What is being asked
Word for word, restate all the records; images are not part of the copy.
§
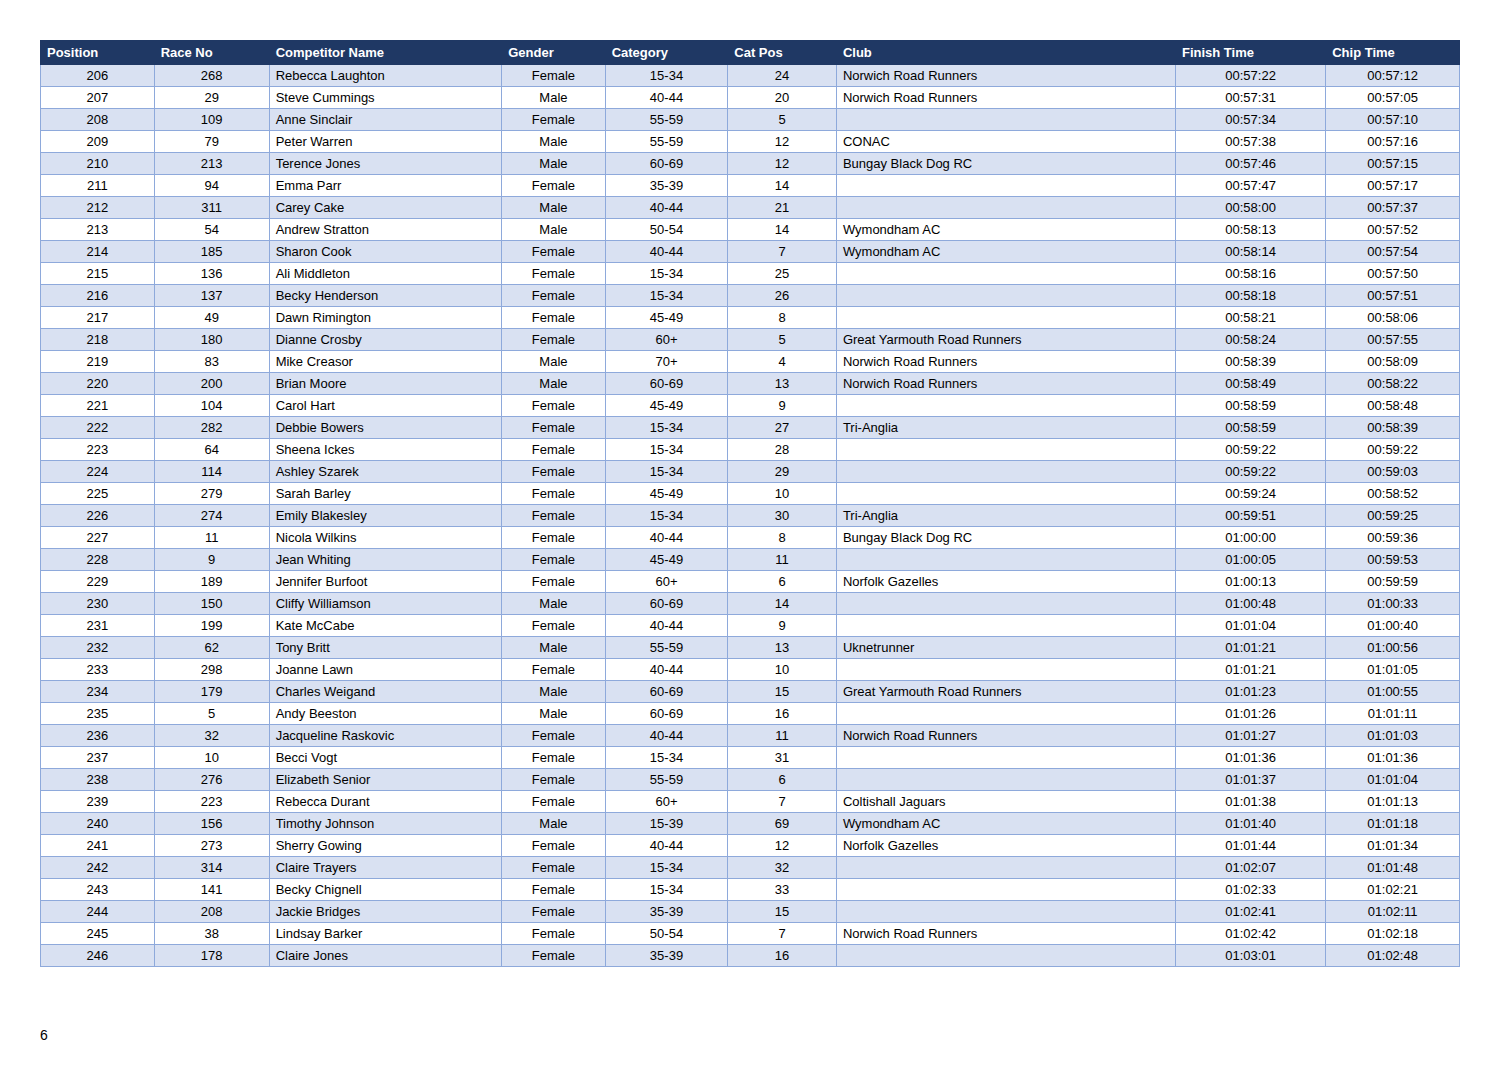| Position | Race No | Competitor Name | Gender | Category | Cat Pos | Club | Finish Time | Chip Time |
| --- | --- | --- | --- | --- | --- | --- | --- | --- |
| 206 | 268 | Rebecca Laughton | Female | 15-34 | 24 | Norwich Road Runners | 00:57:22 | 00:57:12 |
| 207 | 29 | Steve Cummings | Male | 40-44 | 20 | Norwich Road Runners | 00:57:31 | 00:57:05 |
| 208 | 109 | Anne Sinclair | Female | 55-59 | 5 | | 00:57:34 | 00:57:10 |
| 209 | 79 | Peter Warren | Male | 55-59 | 12 | CONAC | 00:57:38 | 00:57:16 |
| 210 | 213 | Terence Jones | Male | 60-69 | 12 | Bungay Black Dog RC | 00:57:46 | 00:57:15 |
| 211 | 94 | Emma Parr | Female | 35-39 | 14 | | 00:57:47 | 00:57:17 |
| 212 | 311 | Carey Cake | Male | 40-44 | 21 | | 00:58:00 | 00:57:37 |
| 213 | 54 | Andrew Stratton | Male | 50-54 | 14 | Wymondham AC | 00:58:13 | 00:57:52 |
| 214 | 185 | Sharon Cook | Female | 40-44 | 7 | Wymondham AC | 00:58:14 | 00:57:54 |
| 215 | 136 | Ali Middleton | Female | 15-34 | 25 | | 00:58:16 | 00:57:50 |
| 216 | 137 | Becky Henderson | Female | 15-34 | 26 | | 00:58:18 | 00:57:51 |
| 217 | 49 | Dawn Rimington | Female | 45-49 | 8 | | 00:58:21 | 00:58:06 |
| 218 | 180 | Dianne Crosby | Female | 60+ | 5 | Great Yarmouth Road Runners | 00:58:24 | 00:57:55 |
| 219 | 83 | Mike Creasor | Male | 70+ | 4 | Norwich Road Runners | 00:58:39 | 00:58:09 |
| 220 | 200 | Brian Moore | Male | 60-69 | 13 | Norwich Road Runners | 00:58:49 | 00:58:22 |
| 221 | 104 | Carol Hart | Female | 45-49 | 9 | | 00:58:59 | 00:58:48 |
| 222 | 282 | Debbie Bowers | Female | 15-34 | 27 | Tri-Anglia | 00:58:59 | 00:58:39 |
| 223 | 64 | Sheena Ickes | Female | 15-34 | 28 | | 00:59:22 | 00:59:22 |
| 224 | 114 | Ashley Szarek | Female | 15-34 | 29 | | 00:59:22 | 00:59:03 |
| 225 | 279 | Sarah Barley | Female | 45-49 | 10 | | 00:59:24 | 00:58:52 |
| 226 | 274 | Emily Blakesley | Female | 15-34 | 30 | Tri-Anglia | 00:59:51 | 00:59:25 |
| 227 | 11 | Nicola Wilkins | Female | 40-44 | 8 | Bungay Black Dog RC | 01:00:00 | 00:59:36 |
| 228 | 9 | Jean Whiting | Female | 45-49 | 11 | | 01:00:05 | 00:59:53 |
| 229 | 189 | Jennifer Burfoot | Female | 60+ | 6 | Norfolk Gazelles | 01:00:13 | 00:59:59 |
| 230 | 150 | Cliffy Williamson | Male | 60-69 | 14 | | 01:00:48 | 01:00:33 |
| 231 | 199 | Kate McCabe | Female | 40-44 | 9 | | 01:01:04 | 01:00:40 |
| 232 | 62 | Tony Britt | Male | 55-59 | 13 | Uknetrunner | 01:01:21 | 01:00:56 |
| 233 | 298 | Joanne Lawn | Female | 40-44 | 10 | | 01:01:21 | 01:01:05 |
| 234 | 179 | Charles Weigand | Male | 60-69 | 15 | Great Yarmouth Road Runners | 01:01:23 | 01:00:55 |
| 235 | 5 | Andy Beeston | Male | 60-69 | 16 | | 01:01:26 | 01:01:11 |
| 236 | 32 | Jacqueline Raskovic | Female | 40-44 | 11 | Norwich Road Runners | 01:01:27 | 01:01:03 |
| 237 | 10 | Becci Vogt | Female | 15-34 | 31 | | 01:01:36 | 01:01:36 |
| 238 | 276 | Elizabeth Senior | Female | 55-59 | 6 | | 01:01:37 | 01:01:04 |
| 239 | 223 | Rebecca Durant | Female | 60+ | 7 | Coltishall Jaguars | 01:01:38 | 01:01:13 |
| 240 | 156 | Timothy Johnson | Male | 15-39 | 69 | Wymondham AC | 01:01:40 | 01:01:18 |
| 241 | 273 | Sherry Gowing | Female | 40-44 | 12 | Norfolk Gazelles | 01:01:44 | 01:01:34 |
| 242 | 314 | Claire Trayers | Female | 15-34 | 32 | | 01:02:07 | 01:01:48 |
| 243 | 141 | Becky Chignell | Female | 15-34 | 33 | | 01:02:33 | 01:02:21 |
| 244 | 208 | Jackie Bridges | Female | 35-39 | 15 | | 01:02:41 | 01:02:11 |
| 245 | 38 | Lindsay Barker | Female | 50-54 | 7 | Norwich Road Runners | 01:02:42 | 01:02:18 |
| 246 | 178 | Claire Jones | Female | 35-39 | 16 | | 01:03:01 | 01:02:48 |
6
§
Result for this exercise
| Position | Race No | Competitor Name | Gender | Category | Cat Pos | Club | Finish Time | Chip Time |
| --- | --- | --- | --- | --- | --- | --- | --- | --- |
| 206 | 268 | Rebecca Laughton | Female | 15-34 | 24 | Norwich Road Runners | 00:57:22 | 00:57:12 |
| 207 | 29 | Steve Cummings | Male | 40-44 | 20 | Norwich Road Runners | 00:57:31 | 00:57:05 |
| 208 | 109 | Anne Sinclair | Female | 55-59 | 5 | | 00:57:34 | 00:57:10 |
| 209 | 79 | Peter Warren | Male | 55-59 | 12 | CONAC | 00:57:38 | 00:57:16 |
| 210 | 213 | Terence Jones | Male | 60-69 | 12 | Bungay Black Dog RC | 00:57:46 | 00:57:15 |
| 211 | 94 | Emma Parr | Female | 35-39 | 14 | | 00:57:47 | 00:57:17 |
| 212 | 311 | Carey Cake | Male | 40-44 | 21 | | 00:58:00 | 00:57:37 |
| 213 | 54 | Andrew Stratton | Male | 50-54 | 14 | Wymondham AC | 00:58:13 | 00:57:52 |
| 214 | 185 | Sharon Cook | Female | 40-44 | 7 | Wymondham AC | 00:58:14 | 00:57:54 |
| 215 | 136 | Ali Middleton | Female | 15-34 | 25 | | 00:58:16 | 00:57:50 |
| 216 | 137 | Becky Henderson | Female | 15-34 | 26 | | 00:58:18 | 00:57:51 |
| 217 | 49 | Dawn Rimington | Female | 45-49 | 8 | | 00:58:21 | 00:58:06 |
| 218 | 180 | Dianne Crosby | Female | 60+ | 5 | Great Yarmouth Road Runners | 00:58:24 | 00:57:55 |
| 219 | 83 | Mike Creasor | Male | 70+ | 4 | Norwich Road Runners | 00:58:39 | 00:58:09 |
| 220 | 200 | Brian Moore | Male | 60-69 | 13 | Norwich Road Runners | 00:58:49 | 00:58:22 |
| 221 | 104 | Carol Hart | Female | 45-49 | 9 | | 00:58:59 | 00:58:48 |
| 222 | 282 | Debbie Bowers | Female | 15-34 | 27 | Tri-Anglia | 00:58:59 | 00:58:39 |
| 223 | 64 | Sheena Ickes | Female | 15-34 | 28 | | 00:59:22 | 00:59:22 |
| 224 | 114 | Ashley Szarek | Female | 15-34 | 29 | | 00:59:22 | 00:59:03 |
| 225 | 279 | Sarah Barley | Female | 45-49 | 10 | | 00:59:24 | 00:58:52 |
| 226 | 274 | Emily Blakesley | Female | 15-34 | 30 | Tri-Anglia | 00:59:51 | 00:59:25 |
| 227 | 11 | Nicola Wilkins | Female | 40-44 | 8 | Bungay Black Dog RC | 01:00:00 | 00:59:36 |
| 228 | 9 | Jean Whiting | Female | 45-49 | 11 | | 01:00:05 | 00:59:53 |
| 229 | 189 | Jennifer Burfoot | Female | 60+ | 6 | Norfolk Gazelles | 01:00:13 | 00:59:59 |
| 230 | 150 | Cliffy Williamson | Male | 60-69 | 14 | | 01:00:48 | 01:00:33 |
| 231 | 199 | Kate McCabe | Female | 40-44 | 9 | | 01:01:04 | 01:00:40 |
| 232 | 62 | Tony Britt | Male | 55-59 | 13 | Uknetrunner | 01:01:21 | 01:00:56 |
| 233 | 298 | Joanne Lawn | Female | 40-44 | 10 | | 01:01:21 | 01:01:05 |
| 234 | 179 | Charles Weigand | Male | 60-69 | 15 | Great Yarmouth Road Runners | 01:01:23 | 01:00:55 |
| 235 | 5 | Andy Beeston | Male | 60-69 | 16 | | 01:01:26 | 01:01:11 |
| 236 | 32 | Jacqueline Raskovic | Female | 40-44 | 11 | Norwich Road Runners | 01:01:27 | 01:01:03 |
| 237 | 10 | Becci Vogt | Female | 15-34 | 31 | | 01:01:36 | 01:01:36 |
| 238 | 276 | Elizabeth Senior | Female | 55-59 | 6 | | 01:01:37 | 01:01:04 |
| 239 | 223 | Rebecca Durant | Female | 60+ | 7 | Coltishall Jaguars | 01:01:38 | 01:01:13 |
| 240 | 156 | Timothy Johnson | Male | 15-39 | 69 | Wymondham AC | 01:01:40 | 01:01:18 |
| 241 | 273 | Sherry Gowing | Female | 40-44 | 12 | Norfolk Gazelles | 01:01:44 | 01:01:34 |
| 242 | 314 | Claire Trayers | Female | 15-34 | 32 | | 01:02:07 | 01:01:48 |
| 243 | 141 | Becky Chignell | Female | 15-34 | 33 | | 01:02:33 | 01:02:21 |
| 244 | 208 | Jackie Bridges | Female | 35-39 | 15 | | 01:02:41 | 01:02:11 |
| 245 | 38 | Lindsay Barker | Female | 50-54 | 7 | Norwich Road Runners | 01:02:42 | 01:02:18 |
| 246 | 178 | Claire Jones | Female | 35-39 | 16 | | 01:03:01 | 01:02:48 |
6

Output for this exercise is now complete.